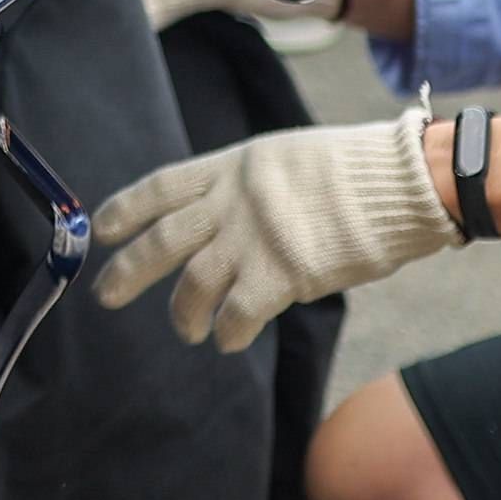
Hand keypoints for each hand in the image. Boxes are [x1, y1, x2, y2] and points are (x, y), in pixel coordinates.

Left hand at [92, 108, 460, 350]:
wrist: (400, 181)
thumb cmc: (353, 170)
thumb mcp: (282, 158)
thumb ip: (245, 186)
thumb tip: (222, 215)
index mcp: (231, 166)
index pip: (161, 187)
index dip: (126, 209)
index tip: (101, 230)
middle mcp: (231, 201)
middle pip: (162, 240)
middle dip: (128, 270)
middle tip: (105, 295)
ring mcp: (253, 237)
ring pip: (194, 283)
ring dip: (183, 313)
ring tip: (187, 331)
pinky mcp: (282, 273)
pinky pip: (238, 313)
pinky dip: (228, 332)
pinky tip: (228, 341)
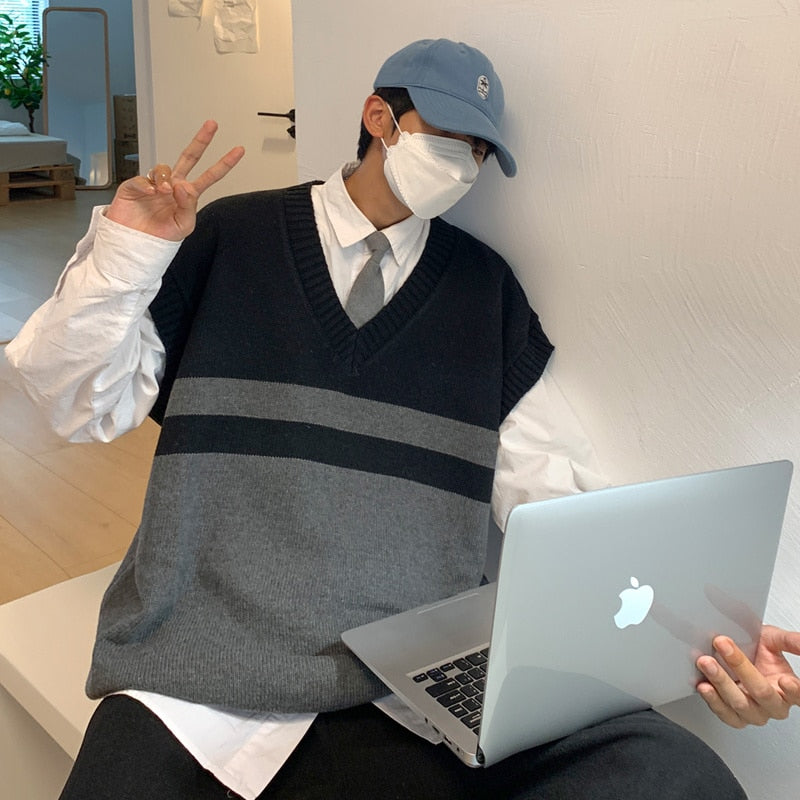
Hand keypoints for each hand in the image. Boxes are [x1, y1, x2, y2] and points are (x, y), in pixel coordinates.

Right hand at [106, 120, 244, 240]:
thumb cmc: (161, 236)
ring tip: (164, 192)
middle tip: (212, 125)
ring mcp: (154, 183)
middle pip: (189, 157)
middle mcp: (173, 185)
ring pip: (164, 168)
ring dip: (166, 178)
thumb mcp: (184, 225)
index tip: (238, 151)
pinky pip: (143, 178)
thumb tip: (183, 185)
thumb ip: (188, 205)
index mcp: (187, 194)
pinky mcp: (135, 185)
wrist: (137, 243)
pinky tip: (150, 193)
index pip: (209, 176)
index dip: (224, 163)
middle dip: (201, 141)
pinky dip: (147, 185)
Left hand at [696, 625, 799, 727]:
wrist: (734, 654)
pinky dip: (713, 700)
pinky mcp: (735, 716)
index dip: (795, 690)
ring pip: (740, 704)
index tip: (785, 680)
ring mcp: (755, 712)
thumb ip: (790, 641)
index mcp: (790, 689)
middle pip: (762, 692)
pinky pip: (725, 714)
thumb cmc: (759, 651)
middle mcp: (774, 704)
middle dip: (741, 667)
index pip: (799, 695)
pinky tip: (704, 686)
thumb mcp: (774, 640)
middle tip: (723, 645)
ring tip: (707, 663)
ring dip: (721, 682)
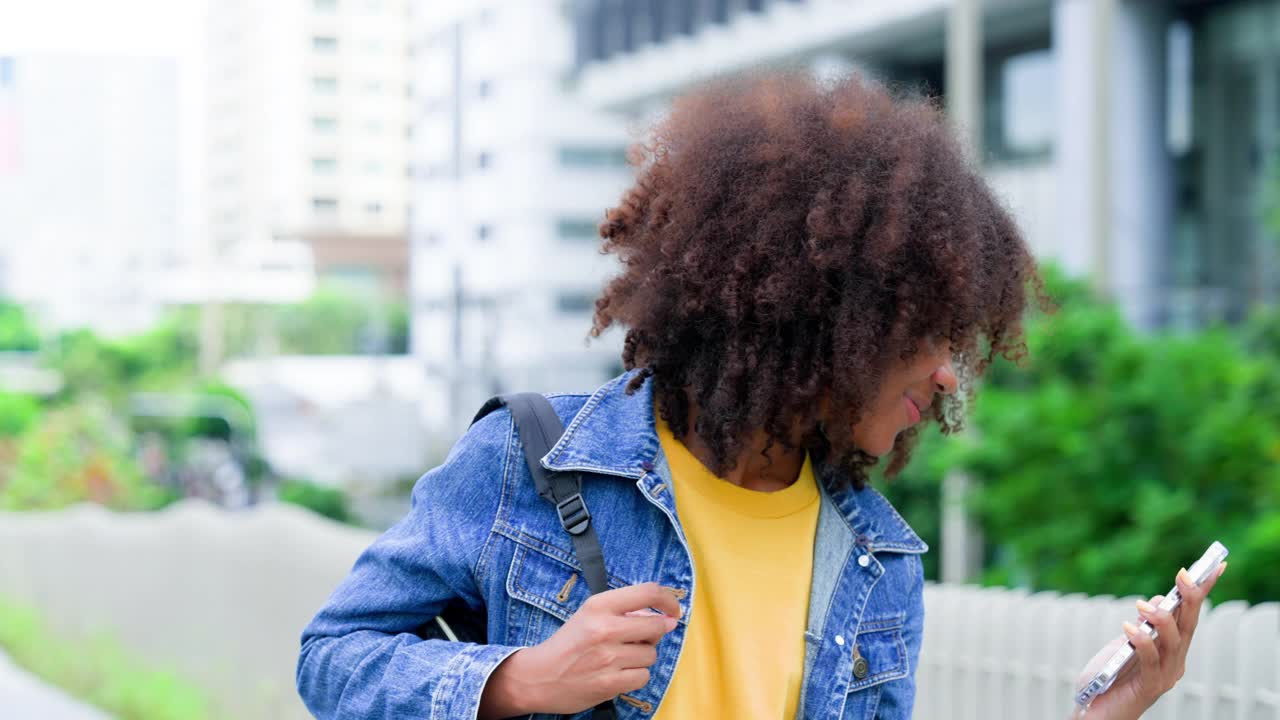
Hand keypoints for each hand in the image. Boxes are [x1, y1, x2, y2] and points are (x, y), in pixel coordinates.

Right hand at [478, 582, 680, 717]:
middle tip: (641, 638)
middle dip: (655, 633)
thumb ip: (625, 612)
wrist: (538, 677)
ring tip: (620, 658)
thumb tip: (666, 618)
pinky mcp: (609, 683)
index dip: (668, 600)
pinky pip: (643, 676)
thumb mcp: (590, 616)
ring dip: (642, 657)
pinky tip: (618, 673)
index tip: (673, 609)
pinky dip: (635, 676)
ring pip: (651, 655)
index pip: (647, 592)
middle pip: (656, 626)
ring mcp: (608, 657)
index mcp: (599, 605)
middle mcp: (605, 628)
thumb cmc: (568, 645)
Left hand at [1070, 562, 1225, 719]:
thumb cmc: (1109, 674)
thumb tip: (1155, 601)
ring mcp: (1165, 675)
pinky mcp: (1150, 687)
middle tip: (1184, 574)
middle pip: (1189, 626)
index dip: (1203, 591)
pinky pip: (1151, 661)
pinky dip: (1142, 641)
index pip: (1190, 615)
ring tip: (1142, 605)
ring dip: (1162, 620)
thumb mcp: (1125, 642)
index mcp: (1171, 648)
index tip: (1214, 565)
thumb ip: (1142, 624)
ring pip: (1174, 642)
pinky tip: (1128, 628)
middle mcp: (1175, 661)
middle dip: (1190, 598)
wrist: (1094, 709)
____
* **Assigned task**:
Everything in the material goes into the copy exactly, except the images.

* **Task answer**:
Hand keypoints for each hand in the image. Boxes are [x1, y1, x2, y2] and points are (x, y), in pixel coordinates.

Left hand at [92, 108, 460, 350]:
wrist: (400, 181)
thumb cmc: (353, 170)
thumb mcp: (282, 158)
thumb ip: (245, 186)
thumb tip: (222, 215)
index mcp: (231, 166)
index pip: (161, 187)
index dip: (126, 209)
index tip: (101, 230)
middle mcp: (231, 201)
middle pip: (162, 240)
middle dip: (128, 270)
middle tip: (105, 295)
ring mcp: (253, 237)
ring pip: (194, 283)
ring dip: (183, 313)
ring tip: (187, 331)
pinky mcp: (282, 273)
pinky pip: (238, 313)
pinky dip: (228, 332)
pinky tip: (228, 341)
Hand keypoints for each hand in the image. Boxes are [x1, y1, x2, y2] and points are (x, y), in pixel coordinates.

Right hand at [106, 120, 244, 240]:
thumb cmc: (161, 236)
ring tip: (164, 192)
middle tip: (212, 125)
ring mcp: (154, 183)
middle pip: (189, 157)
middle mcp: (173, 185)
ring pip: (164, 168)
ring dip: (166, 178)
thumb mcp: (184, 225)
index tip: (238, 151)
pinky pip: (143, 178)
thumb tip: (183, 185)
thumb ip: (188, 205)
index mcp: (187, 194)
pinky mcp: (135, 185)
wrist: (137, 243)
pinky tip: (150, 193)
index pip: (209, 176)
index dip: (224, 163)
middle dip: (201, 141)
pinky dip: (147, 185)
Left hand at [696, 625, 799, 727]:
wrist: (734, 654)
pinky dip: (713, 700)
pinky mcp: (735, 716)
index dip: (795, 690)
ring pip: (740, 704)
index tip: (785, 680)
ring mcp: (755, 712)
thumb ip: (790, 641)
index mcp: (790, 689)
middle pip: (762, 692)
pinky pip: (725, 714)
thumb cmc: (759, 651)
middle mcp: (774, 704)
middle dip: (741, 667)
index pip: (799, 695)
pinky tip: (704, 686)
thumb mcp: (774, 640)
middle tip: (723, 645)
ring tip: (707, 663)
ring dip: (721, 682)
Hand keypoints for each hand in the image. Boxes are [x1, y1, x2, y2] and points are (x, y), in pixel coordinates.

Right hand at [478, 582, 680, 717]:
middle tip: (641, 638)
middle dip: (655, 633)
thumb ip: (625, 612)
wrist: (538, 677)
ring tip: (620, 658)
thumb tip: (666, 618)
pinky mcp: (609, 683)
index dip: (668, 600)
pinky pip: (643, 676)
thumb mcp: (590, 616)
ring dip: (642, 657)
pinky tip: (618, 673)
index tip: (673, 609)
pinky dip: (635, 676)
ring pip: (651, 655)
index pip: (647, 592)
middle pip: (656, 626)
ring mcp: (608, 657)
index mcp: (599, 605)
middle mcp: (605, 628)
thumb cmc: (568, 645)
Left hand at [1070, 562, 1225, 719]:
thumb cmc: (1109, 674)
thumb tip: (1155, 601)
ring mcp: (1165, 675)
pinky mcp: (1150, 687)
middle tip: (1184, 574)
middle pip: (1189, 626)
index dip: (1203, 591)
pinky pip: (1151, 661)
pinky dip: (1142, 641)
index pip: (1190, 615)
ring tip: (1142, 605)
ring dip: (1162, 620)
thumb mcp: (1125, 642)
index mcp: (1171, 648)
index tip: (1214, 565)
thumb ip: (1142, 624)
ring pip: (1174, 642)
pinky tip: (1128, 628)
middle mcp: (1175, 661)
middle dip: (1190, 598)
wrist: (1094, 709)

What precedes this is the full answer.